I'm trying to pull data from an HTML source, to create a list of books and authors.
As each book has its own HTML page, I'm using regex method to get the information I require.
Using the following sample of code, I can successfully call $regexp to return the book title (eg. 'My First Cook Book') when I use
>> $regexp = '<title>listing for - (?<title>.*) \[.*\]'
>> $name = ($url | select-string $regexp -allmatches).matches
>> $name.groups[1].value
My First Cook Book
However, I cannot retrieve the Author using a similar method, and I'm assuming it must be due to the code being spread across multiple lines, or to the inclusion of non-textual characters.

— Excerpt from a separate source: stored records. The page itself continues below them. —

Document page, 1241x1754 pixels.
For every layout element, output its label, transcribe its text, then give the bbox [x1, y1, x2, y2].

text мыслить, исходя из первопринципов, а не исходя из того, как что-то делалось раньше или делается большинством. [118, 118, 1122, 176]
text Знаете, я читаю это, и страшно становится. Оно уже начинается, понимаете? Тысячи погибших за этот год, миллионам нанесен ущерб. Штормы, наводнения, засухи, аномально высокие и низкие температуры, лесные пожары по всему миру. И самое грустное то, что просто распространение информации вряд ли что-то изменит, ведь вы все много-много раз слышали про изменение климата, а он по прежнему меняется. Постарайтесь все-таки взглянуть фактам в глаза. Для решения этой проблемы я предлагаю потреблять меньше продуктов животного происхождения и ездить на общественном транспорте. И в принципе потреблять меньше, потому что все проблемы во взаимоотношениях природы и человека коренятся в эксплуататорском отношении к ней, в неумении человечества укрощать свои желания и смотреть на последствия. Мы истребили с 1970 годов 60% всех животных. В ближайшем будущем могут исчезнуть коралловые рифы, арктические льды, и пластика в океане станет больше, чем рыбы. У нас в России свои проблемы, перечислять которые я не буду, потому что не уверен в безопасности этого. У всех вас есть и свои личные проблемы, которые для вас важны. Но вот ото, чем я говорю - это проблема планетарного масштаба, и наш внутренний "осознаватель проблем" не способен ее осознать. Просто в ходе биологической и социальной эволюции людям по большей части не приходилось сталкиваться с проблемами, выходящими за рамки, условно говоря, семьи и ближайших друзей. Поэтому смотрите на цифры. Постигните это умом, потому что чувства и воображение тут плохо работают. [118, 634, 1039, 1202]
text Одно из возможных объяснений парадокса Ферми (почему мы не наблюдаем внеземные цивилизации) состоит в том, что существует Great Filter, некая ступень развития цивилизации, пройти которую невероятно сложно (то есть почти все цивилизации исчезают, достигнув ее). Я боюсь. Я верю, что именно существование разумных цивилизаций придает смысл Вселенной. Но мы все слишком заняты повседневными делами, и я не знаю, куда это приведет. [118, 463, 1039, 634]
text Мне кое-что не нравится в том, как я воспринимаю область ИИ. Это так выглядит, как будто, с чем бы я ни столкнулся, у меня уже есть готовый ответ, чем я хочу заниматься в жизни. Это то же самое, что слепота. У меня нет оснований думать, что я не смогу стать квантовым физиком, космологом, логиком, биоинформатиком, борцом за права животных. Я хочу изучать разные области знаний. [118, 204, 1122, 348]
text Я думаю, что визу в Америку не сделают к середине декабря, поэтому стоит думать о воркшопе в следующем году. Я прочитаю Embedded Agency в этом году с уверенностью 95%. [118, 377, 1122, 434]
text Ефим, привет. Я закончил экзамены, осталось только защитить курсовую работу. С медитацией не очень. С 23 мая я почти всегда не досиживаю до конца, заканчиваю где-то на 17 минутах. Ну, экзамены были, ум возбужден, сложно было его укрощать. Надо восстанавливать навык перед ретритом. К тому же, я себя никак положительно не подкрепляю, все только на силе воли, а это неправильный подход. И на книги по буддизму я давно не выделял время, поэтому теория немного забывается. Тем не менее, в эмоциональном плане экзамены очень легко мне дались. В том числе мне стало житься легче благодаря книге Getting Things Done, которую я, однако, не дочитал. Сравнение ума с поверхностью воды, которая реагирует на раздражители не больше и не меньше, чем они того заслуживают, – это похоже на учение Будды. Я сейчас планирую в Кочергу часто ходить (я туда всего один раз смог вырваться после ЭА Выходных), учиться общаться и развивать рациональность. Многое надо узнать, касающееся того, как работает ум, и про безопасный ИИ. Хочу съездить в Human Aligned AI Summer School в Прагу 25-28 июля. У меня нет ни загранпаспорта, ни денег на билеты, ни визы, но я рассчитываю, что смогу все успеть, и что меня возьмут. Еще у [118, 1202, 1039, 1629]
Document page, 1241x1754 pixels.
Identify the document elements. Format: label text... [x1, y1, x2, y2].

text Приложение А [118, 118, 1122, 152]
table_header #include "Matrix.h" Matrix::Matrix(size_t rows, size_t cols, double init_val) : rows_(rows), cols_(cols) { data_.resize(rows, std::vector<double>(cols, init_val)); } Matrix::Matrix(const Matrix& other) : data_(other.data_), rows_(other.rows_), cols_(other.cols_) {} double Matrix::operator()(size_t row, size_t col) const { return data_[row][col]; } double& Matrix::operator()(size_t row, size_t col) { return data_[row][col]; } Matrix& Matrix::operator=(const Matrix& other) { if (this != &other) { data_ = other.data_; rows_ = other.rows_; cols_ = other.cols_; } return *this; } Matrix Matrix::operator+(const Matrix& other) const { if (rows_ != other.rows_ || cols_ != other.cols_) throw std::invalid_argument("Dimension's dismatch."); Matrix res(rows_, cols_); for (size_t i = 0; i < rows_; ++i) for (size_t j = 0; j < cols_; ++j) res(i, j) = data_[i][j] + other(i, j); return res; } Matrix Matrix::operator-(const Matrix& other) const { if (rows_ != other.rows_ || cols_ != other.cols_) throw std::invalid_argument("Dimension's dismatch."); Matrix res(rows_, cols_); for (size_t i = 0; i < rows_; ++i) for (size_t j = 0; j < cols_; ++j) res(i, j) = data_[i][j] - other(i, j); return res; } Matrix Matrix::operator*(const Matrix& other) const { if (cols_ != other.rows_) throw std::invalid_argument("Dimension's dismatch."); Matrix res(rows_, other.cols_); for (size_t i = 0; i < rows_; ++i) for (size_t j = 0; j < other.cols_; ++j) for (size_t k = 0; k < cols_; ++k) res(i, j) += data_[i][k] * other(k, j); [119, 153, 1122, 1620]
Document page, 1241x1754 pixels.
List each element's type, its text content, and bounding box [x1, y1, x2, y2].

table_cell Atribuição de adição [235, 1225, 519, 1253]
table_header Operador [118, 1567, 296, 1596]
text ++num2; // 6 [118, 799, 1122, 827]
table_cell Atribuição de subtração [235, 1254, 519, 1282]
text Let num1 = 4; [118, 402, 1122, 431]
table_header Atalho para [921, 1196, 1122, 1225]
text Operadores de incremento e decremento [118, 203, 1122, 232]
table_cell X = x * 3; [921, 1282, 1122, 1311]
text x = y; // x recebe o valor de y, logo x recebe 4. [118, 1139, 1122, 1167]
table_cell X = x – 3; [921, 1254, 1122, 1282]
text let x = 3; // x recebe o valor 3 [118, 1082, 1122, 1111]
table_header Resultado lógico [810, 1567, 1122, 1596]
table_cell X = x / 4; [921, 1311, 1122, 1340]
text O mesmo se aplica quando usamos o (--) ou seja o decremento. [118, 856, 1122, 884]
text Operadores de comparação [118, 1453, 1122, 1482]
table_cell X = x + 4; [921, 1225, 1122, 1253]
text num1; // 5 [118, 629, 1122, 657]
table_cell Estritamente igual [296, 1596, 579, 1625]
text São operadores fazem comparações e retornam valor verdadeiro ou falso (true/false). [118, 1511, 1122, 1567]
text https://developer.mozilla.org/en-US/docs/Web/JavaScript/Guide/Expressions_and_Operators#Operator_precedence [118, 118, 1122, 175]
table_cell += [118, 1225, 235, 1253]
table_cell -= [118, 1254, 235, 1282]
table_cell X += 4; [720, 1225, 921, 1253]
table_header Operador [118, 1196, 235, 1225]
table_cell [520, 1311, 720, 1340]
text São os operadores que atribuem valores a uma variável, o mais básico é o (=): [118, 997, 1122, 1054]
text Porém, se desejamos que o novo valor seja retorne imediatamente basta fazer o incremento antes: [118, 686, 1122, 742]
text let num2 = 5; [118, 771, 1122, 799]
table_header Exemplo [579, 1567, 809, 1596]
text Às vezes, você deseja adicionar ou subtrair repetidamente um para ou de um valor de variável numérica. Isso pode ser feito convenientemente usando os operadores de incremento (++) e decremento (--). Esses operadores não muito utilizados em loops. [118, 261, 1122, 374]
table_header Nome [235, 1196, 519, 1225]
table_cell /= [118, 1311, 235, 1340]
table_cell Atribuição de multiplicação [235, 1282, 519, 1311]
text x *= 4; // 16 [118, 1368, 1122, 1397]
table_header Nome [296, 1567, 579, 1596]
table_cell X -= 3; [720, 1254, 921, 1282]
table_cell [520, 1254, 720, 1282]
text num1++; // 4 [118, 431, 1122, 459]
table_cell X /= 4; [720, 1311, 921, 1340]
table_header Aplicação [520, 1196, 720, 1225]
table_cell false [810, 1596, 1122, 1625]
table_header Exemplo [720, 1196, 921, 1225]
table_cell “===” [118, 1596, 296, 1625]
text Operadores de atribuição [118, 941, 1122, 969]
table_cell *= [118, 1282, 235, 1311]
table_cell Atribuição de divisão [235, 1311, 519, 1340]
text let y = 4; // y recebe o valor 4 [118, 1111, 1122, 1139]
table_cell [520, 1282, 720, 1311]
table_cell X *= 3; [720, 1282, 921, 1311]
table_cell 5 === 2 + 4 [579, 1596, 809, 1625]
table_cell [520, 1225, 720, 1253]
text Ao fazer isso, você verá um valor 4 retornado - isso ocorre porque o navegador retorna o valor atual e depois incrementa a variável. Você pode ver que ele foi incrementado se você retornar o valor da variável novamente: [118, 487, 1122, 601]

>> $regex1 = '<td class="tboldc" width="170"> Author:</td>
>> <td class="tnormg" width="*"> (?<author>.*)</td>'
>> $name1 = ($url | select-string $regex1 -allmatches).matches
>> $name.groups[1].value
Cannot index into a null array.
At line:1 char:1
+ $name1.groups[1].value
I would like to retrieve the author's name (in this case 'D Atherton')
Where am I going wrong?
I've tried placing double-quotes around the & characters ( "&" ) and to place my (?.*) at different locations along the code (which gets varying results, but only seems to be when a single line of source code is used). [I'm assuming I need both lines of code, so that I can determine the ' Author:' part of the code in the regex, and the desired result from the second line]
[Solved]
Thank you to all who suggested alternate ways of solving this one. I can finally say, however, that I think I've solved it whilst sticking to using Powershell regex.
I replaced the $regex1 line with
$regex1 = '(?s) Author:<\/td>(?<author>.*?)<\/td'
And used the following line to give me my required Author name as a result:
$author = $name1.groups[1].value -creplace '^[^\;]*\;', ''
Phew!